Monthly Archives: November 2019

IMER Lunch Seminar 03.12: 50 Years of Immigration Debate in the Scandinavian Press

How has the Scandinavian press covered immigration over the years? What themes, framings and agents have been emphasized in the media coverage of immigration in the last 50 years, and how this has changed? What differences are there across Scandinavian countries? As part of the SCANPUB project at UiB, Jan Fredrik Hovden and Hilmar Mjelde have studied and analyzed the immigration debate in 7 Scandinavian newspapers. While the results support the general claims about national differences in Scandinavian immigration debate including Danish press as more critical of immigration in contrast to Sweden which focuses more on racism, they also suggest some major developments, in particular the rise of immigration as an increasingly contentious issue debated by politicians.
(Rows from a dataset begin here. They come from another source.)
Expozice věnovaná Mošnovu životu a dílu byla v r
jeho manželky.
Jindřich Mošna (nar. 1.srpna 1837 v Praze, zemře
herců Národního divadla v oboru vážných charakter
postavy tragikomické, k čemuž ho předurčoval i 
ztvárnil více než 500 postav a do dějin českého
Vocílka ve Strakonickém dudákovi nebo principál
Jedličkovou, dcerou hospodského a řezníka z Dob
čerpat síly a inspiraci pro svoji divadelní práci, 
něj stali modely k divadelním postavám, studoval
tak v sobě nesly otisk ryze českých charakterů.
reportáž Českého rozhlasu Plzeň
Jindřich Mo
In his presentation, Jan will also discuss how the “immigration crisis” has been covered in Scandinavian and European press, highlighting the similarities and differences between the different cases.

 Jan Fredrik Hovden is a professor at the Department Information Science and Media Studies at UiB.

Time: Tuesday 3rd of December 2019, 12.30 – 13.30

Place: Bergen Global CMI/UiB, Jekteviksbakken 31

 

IMER Lunch Seminar 11.11: Urban Landscapes: The Multicultural Inner City in Postwar Britain

In recent years, sociologists have called attention to the everyday dynamics of ‘lived’ multiculture – the ‘local negotiations’ and ‘processes of cohabitation’ that have, it has been argued, made ethnic diversity an ‘ordinary feature’ of urban life – in Britain, and across mainland Europe.  In this seminar, Kieran Connell from Queen’s University Belfast will explore how we might interrogate the historical dimensions of these themes by focusing on Balsall Heath, an inner-city area of Birmingham, Britain’s second city.  As part of a wider project to examine the multicultural inner-city, Kieran makes the case for the importance of space in relation to what the cultural theorist Stuart Hall has called the process of multicultural ‘drift’. In this respect, sources such as photography offer a particularly useful way of getting at the topographical changes to the inner-city landscape brought about in the context of mass migration.

A light lunch will be served! All welcome!

Kieran Connell is Lecturer in Contemporary British History at Queen’s University Belfast.  He is a Fulbright Scholar and the co-editor of Cultural Studies 50 Years On.  His first monograph, Black Handsworth: race in 1980s Britain, was published by the University of California Press in February 2019.